Uma campanha de observação global

A passagem do 3I/ATLAS pelo nosso Sistema Solar desencadeou uma colaboração científica internacional sem precedentes para monitorar cada fase de sua visita. Além do telescópio Subaru, os principais observatórios espaciais, como o Hubble e o James Webb da NASA, foram direcionados para o objeto, fornecendo dados espectroscópicos de altíssima resolução que permitiram analisar sua composição química com um nível de detalhe nunca antes alcançado para um visitante extrassolar. A sonda Parker Solar Probe, em sua missão primária de estudar o Sol, também conseguiu registrar o cometa, oferecendo uma perspectiva única de sua interação com o vento solar. A Agência Espacial Europeia (ESA) contribuiu com observações de suas sondas em órbita de Marte, ampliando a cobertura do monitoramento para diferentes pontos do Sistema Solar. Paralelamente, uma busca por sinais artificiais foi conduzida por radiotelescópios do projeto SETI, que varreram o objeto em busca de emissões anômalas.

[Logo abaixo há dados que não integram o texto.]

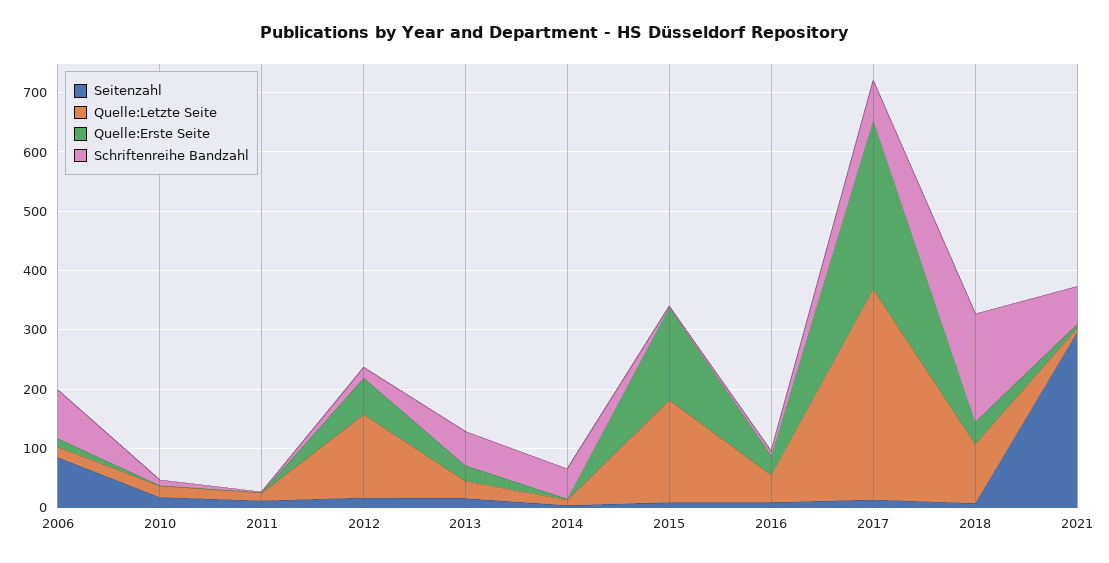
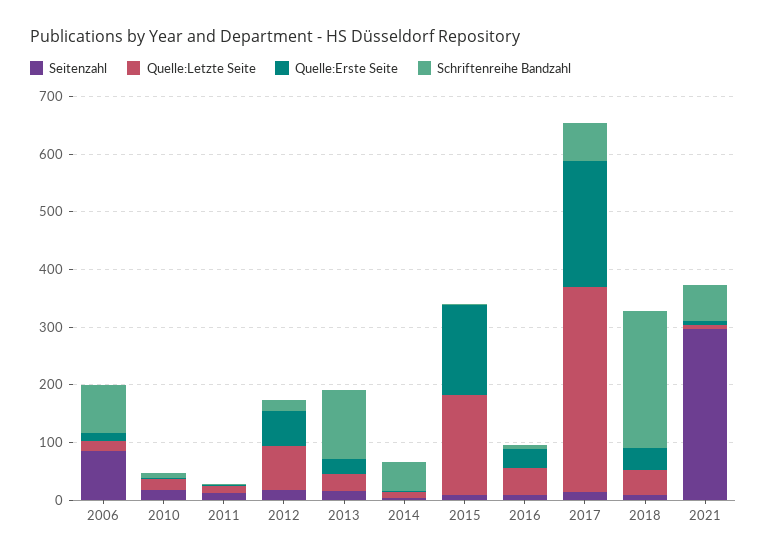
  {
    "Seitenzahl": {
      "2006": 80,
      "2010": 20,
      "2011": 20,
      "2012": 20,
      "2013": 20,
      "2014": 0,
      "2015": 0,
      "2016": 0,
      "2017": 20,
      "2018": 0,
      "2021": 300
    },
    "Quelle:Letzte Seite": {
      "2006": 20,
      "2010": 20,
      "2011": 20,
-     "2012": 140,
+     "2012": 80,
      "2013": 40,
      "2014": 20,
      "2015": 180,
      "2016": 40,
      "2017": 360,
-     "2018": 100,
+     "2018": 40,
      "2021": 0
    },
    "Quelle:Erste Seite": {
      "2006": 20,
      "2010": 0,
      "2011": 0,
      "2012": 60,
      "2013": 20,
      "2014": 0,
      "2015": 160,
      "2016": 40,
-     "2017": 280,
+     "2017": 220,
      "2018": 40,
      "2021": 0
    },
    "Schriftenreihe Bandzahl": {
      "2006": 80,
      "2010": 0,
      "2011": 0,
      "2012": 20,
-     "2013": 60,
+     "2013": 120,
      "2014": 60,
      "2015": 0,
      "2016": 0,
      "2017": 60,
-     "2018": 180,
+     "2018": 240,
      "2021": 60
    }
  }

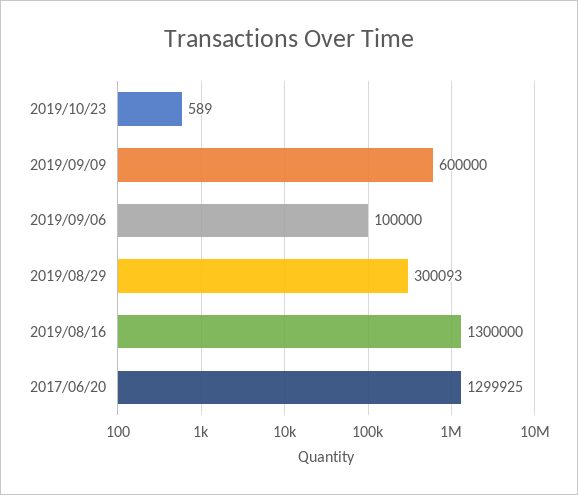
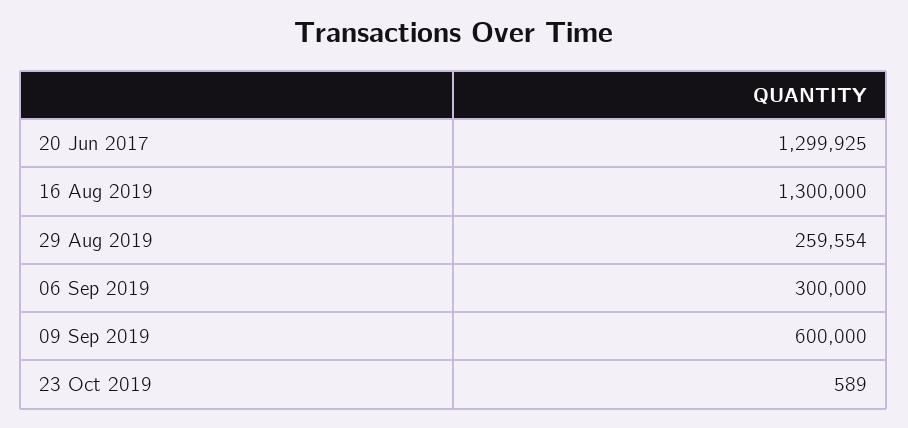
  {
    "2019/10/23": 589,
    "2019/09/09": 600000,
-   "2019/09/06": 100000,
+   "2019/09/06": 300000,
-   "2019/08/29": 300093,
+   "2019/08/29": 259554,
    "2019/08/16": 1300000,
    "2017/06/20": 1299925
  }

Nenhum sinal de origem tecnológica foi detectado, confirmando que o 3I/ATLAS se comporta como um corpo celeste inteiramente natural, um fato celebrado pela comunidade científica.

A dinâmica da cauda e a rotação do núcleo

Observações mais detalhadas da cauda do cometa 3I/ATLAS revelaram uma estrutura bastante complexa e informativa. Além da proeminente cauda de poeira principal, que se estendia por milhares de quilômetros, algumas imagens de longa exposição registraram uma tênue, porém distinta, cauda anti-solar, formada por partículas de poeira maiores que são menos afetadas pela pressão da radiação solar e seguem uma trajetória mais próxima da órbita do objeto.

Dentro dessa estrutura, foram identificados jatos de material que pareciam ser expelidos do núcleo de forma irregular, com uma certa periodicidade. A análise cuidadosa do padrão de oscilação desses jatos permitiu aos astrônomos estimar o período de rotação do núcleo do cometa, que foi calculado em aproximadamente 15 horas. Esse dado é fundamental para compreender a dinâmica interna do objeto e como ele libera material à medida que se aquece.

O legado para a ciência planetária

Embora o 3I/ATLAS já esteja se distanciando rapidamente e seu brilho diminuindo a ponto de se tornar inacessível para a maioria dos telescópios, os dados coletados durante sua breve passagem continuarão a ser analisados por cientistas por muitos anos. Cada objeto interestelar oferece uma amostra direta da matéria-prima que forma planetas em outras estrelas, e o 3I/ATLAS forneceu um volume de informações valiosas que ajudarão a refinar os modelos de formação e evolução planetária em toda a galáxia.